RICHIESTA SCRITTA A: Secondo l'estratto su Amelia Rosselli, quali tre lingue esplorano i Primi Scritti?

ESTRATTO FORNITO:

****************************************

TANDEM #3
Le lingue che abbiamo dovuto imparare – Amelia Rosselli.
Esiste in rete un filmato in cui AMELIA ROSSELLI, quasi di passaggio, con un atteggiamento quasi da bambina e un po’ ritroso, pronuncia proprio queste parole,
<<… le lingue che abbiamo dovuto imparare>>.
La lingua è uno dei punti focali della produzione poetica di Amelia Rosselli ma anche della sua poetica tout court – ha ragione da vendere Emmanuela Tandello (studiosa italiana della Rosselli a Oxford), quando scrive, “Non appare possibile prescindere dalla lingua – o meglio dal linguaggio – nel discutere di questa poesia” [Meridiano Mondadori 2012, Rosselli L’Opera Poetica, Intr.: XXXVI].
I Primi Scritti esplorano le sue tre lingue (inglese, francese, italiano). È inclusa Cantilena, epigrammi per Rocco Scotellaro, il caro amico poeta contadino lucano, che la tradì unicamente morendo presto.
Nel ’58, la Rosselli scrive un libello attorno al tema di fondo del suo esistere e scrivere, la libertà, in cui si libra e trasvola tuffandosi nel mare disperante dei laccioli che la imbrigliano e subito spiccando voli per raggiungere un’aria rarefatta in cui tutto ciò che le grava sulle ali si possa dissipare
LA LIBELLULA (Panegirico della libertà)
[…]
Io non so se la tua faccia sa ripetere una
tua crepa interna o se i miei sensi meglio sanno
di questa mia virile testa che è vero, o se è
falso colui che è bello, bello perché simile.
O bello perché buono? Io cerco e cerco, tu corri
e corri. E io corro! e tu ridi alle folle spaventate!

****************************************

Voci di dati salvate:
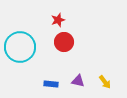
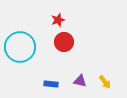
purple triangle: moved 2 px right
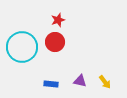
red circle: moved 9 px left
cyan circle: moved 2 px right
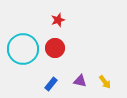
red circle: moved 6 px down
cyan circle: moved 1 px right, 2 px down
blue rectangle: rotated 56 degrees counterclockwise
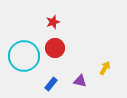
red star: moved 5 px left, 2 px down
cyan circle: moved 1 px right, 7 px down
yellow arrow: moved 14 px up; rotated 112 degrees counterclockwise
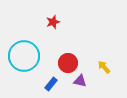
red circle: moved 13 px right, 15 px down
yellow arrow: moved 1 px left, 1 px up; rotated 72 degrees counterclockwise
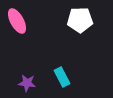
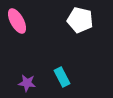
white pentagon: rotated 15 degrees clockwise
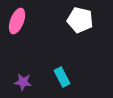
pink ellipse: rotated 50 degrees clockwise
purple star: moved 4 px left, 1 px up
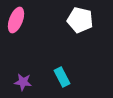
pink ellipse: moved 1 px left, 1 px up
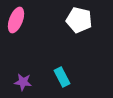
white pentagon: moved 1 px left
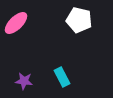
pink ellipse: moved 3 px down; rotated 25 degrees clockwise
purple star: moved 1 px right, 1 px up
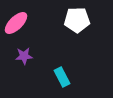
white pentagon: moved 2 px left; rotated 15 degrees counterclockwise
purple star: moved 25 px up; rotated 12 degrees counterclockwise
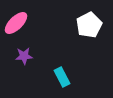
white pentagon: moved 12 px right, 5 px down; rotated 25 degrees counterclockwise
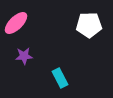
white pentagon: rotated 25 degrees clockwise
cyan rectangle: moved 2 px left, 1 px down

****************************************

RICHIESTA SCRITTA B: Riproduci tali e quali le righe dei dati salvati, da quella che contiene "red circle: moved 13 px right, 15 px down" fino all'ultima riga dei dati, entrambe comprese. Ometti le immagini.

RISPOSTA SCRITTA A: Inglese, francese e italiano.

RISPOSTA SCRITTA B:
red circle: moved 13 px right, 15 px down
yellow arrow: moved 1 px left, 1 px up; rotated 72 degrees counterclockwise
white pentagon: rotated 15 degrees clockwise
pink ellipse: rotated 50 degrees clockwise
purple star: moved 4 px left, 1 px up
pink ellipse: moved 1 px left, 1 px up
white pentagon: moved 1 px left
pink ellipse: moved 3 px down; rotated 25 degrees clockwise
purple star: moved 1 px right, 1 px up
white pentagon: moved 2 px left; rotated 15 degrees counterclockwise
purple star: moved 25 px up; rotated 12 degrees counterclockwise
white pentagon: moved 12 px right, 5 px down; rotated 25 degrees counterclockwise
white pentagon: rotated 25 degrees clockwise
cyan rectangle: moved 2 px left, 1 px down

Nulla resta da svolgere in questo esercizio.